When a clause has been moved from one section to another, most comparison tools show it as a deletion in the original location and an insertion in the new location. This makes it look like two changes when it is really one. If you spot this pattern, add a comment in both locations: "This clause was moved from Section 4.2 to Section 6.1" and "This clause was moved here from Section 4.2." This prevents the attorney from spending time analyzing a "deletion" that is actually just a relocation.

Step 5: Add a change summary cover memo

A clean redline shows what changed. A change summary tells the attorney what matters. Attaching a brief cover memo transforms the redline from "here is a marked-up document" into "here is a marked-up document with a roadmap."

What to include

Keep the cover memo to one page. Include:

  • Document identification. The exact file names and version numbers of the original and revised documents being compared.
  • Summary statistics. Total number of substantive changes. If you removed formatting noise, note that: "Comparison produced 185 total changes; 142 were formatting-only and have been accepted. 43 substantive changes remain for review."
  • Material changes by section. List the significant changes organized by contract section. Use plain language. "Section 5.2 (Indemnification): Liability cap reduced from $5M to $2M. Carve-out for willful misconduct removed."
  • Areas requiring attention. Flag anything that needs a decision or that you could not fully evaluate: "Section 9 (Termination): New termination for convenience clause added. Review recommended."
  • Notes on comparison quality. If any sections had garbled comparison output and required manual verification, note that. "Table in Schedule B was manually compared cell-by-cell due to comparison tool limitations."

Example cover memo format

Here is a simplified example:

Redline Summary

Comparing: MSA_ClientCo_v4.docx (sent March 3) against MSA_ClientCo_v5.docx (received March 10)

43 substantive changes identified. 142 formatting-only changes accepted and removed.

Material changes:

  • Section 3.1 (Fees): Monthly fee increased from $10,000 to $12,500.
  • Section 5.2 (Indemnification): Cap reduced from $5M to $2M. IP indemnification carve-out removed.
  • Section 7 (Term): Auto-renewal period changed from 1 year to 2 years.
  • Section 9.3 (Termination): New termination for convenience clause with 15-day notice.
  • Section 12 (Non-Compete): Deleted entirely.

Notes: Pricing table in Schedule A compared manually. All cross-references verified after section renumbering in Sections 8-12.

This memo takes five minutes to write. It gives the attorney a clear map of what changed and where to focus. It also creates a paper trail that is valuable weeks or months later when someone asks "what changed in round five?"

Step 6: Quality check

Before delivering the clean redline, verify that it is accurate. A redline that looks clean but is missing changes is worse than a noisy one, because the attorney trusts it and acts on incomplete information.

Spot-check against the original and revised

Open all three documents: the original, the revised, and your clean redline. Pick three to five sections at random and verify:

  • Every change shown in the redline matches an actual difference between the original and revised versions.
  • No changes were accidentally accepted or hidden during cleanup. If the revised version has different language in Section 4.3 than the original, the redline should show that difference.

**REQUIRED ACTION 1**
Translate this sentence from the redline guide into Spanish: "A redline that looks clean but is missing changes is worse than a noisy one, because the attorney trusts it and acts on incomplete information."
**REQUIRED ACTION 2**
In the redline guide's example memo, what change was made to the monthly fee in Section 3.1?

**THE DATA**
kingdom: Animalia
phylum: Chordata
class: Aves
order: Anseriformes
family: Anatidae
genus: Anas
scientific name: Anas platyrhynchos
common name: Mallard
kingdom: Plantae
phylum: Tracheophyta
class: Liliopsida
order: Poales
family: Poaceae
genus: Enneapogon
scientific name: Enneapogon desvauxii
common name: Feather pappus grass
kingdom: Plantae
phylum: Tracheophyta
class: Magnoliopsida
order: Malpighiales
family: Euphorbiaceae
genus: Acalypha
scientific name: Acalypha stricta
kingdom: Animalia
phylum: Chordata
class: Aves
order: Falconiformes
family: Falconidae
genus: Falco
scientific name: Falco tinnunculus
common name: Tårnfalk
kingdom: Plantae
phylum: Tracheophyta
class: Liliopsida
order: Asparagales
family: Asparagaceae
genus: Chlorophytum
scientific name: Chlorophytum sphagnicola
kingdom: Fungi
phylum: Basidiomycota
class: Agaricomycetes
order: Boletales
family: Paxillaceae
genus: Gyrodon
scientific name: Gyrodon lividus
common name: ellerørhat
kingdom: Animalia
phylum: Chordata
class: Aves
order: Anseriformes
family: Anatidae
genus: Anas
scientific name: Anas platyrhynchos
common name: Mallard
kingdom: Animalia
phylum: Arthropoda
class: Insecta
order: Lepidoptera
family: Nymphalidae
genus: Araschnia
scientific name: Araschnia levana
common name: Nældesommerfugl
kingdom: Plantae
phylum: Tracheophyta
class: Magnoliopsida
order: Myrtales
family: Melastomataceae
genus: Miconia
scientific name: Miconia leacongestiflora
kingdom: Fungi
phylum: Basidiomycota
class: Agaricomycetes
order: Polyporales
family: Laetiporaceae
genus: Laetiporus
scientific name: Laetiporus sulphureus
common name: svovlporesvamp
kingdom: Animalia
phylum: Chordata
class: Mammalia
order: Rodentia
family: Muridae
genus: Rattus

**EXERCISE ANSWER 1**
Un redline que parece limpio pero al que le faltan cambios es peor que uno lleno de ruido, porque el abogado confía en él y actúa con información incompleta.

**EXERCISE ANSWER 2**
It increased from $10,000 to $12,500.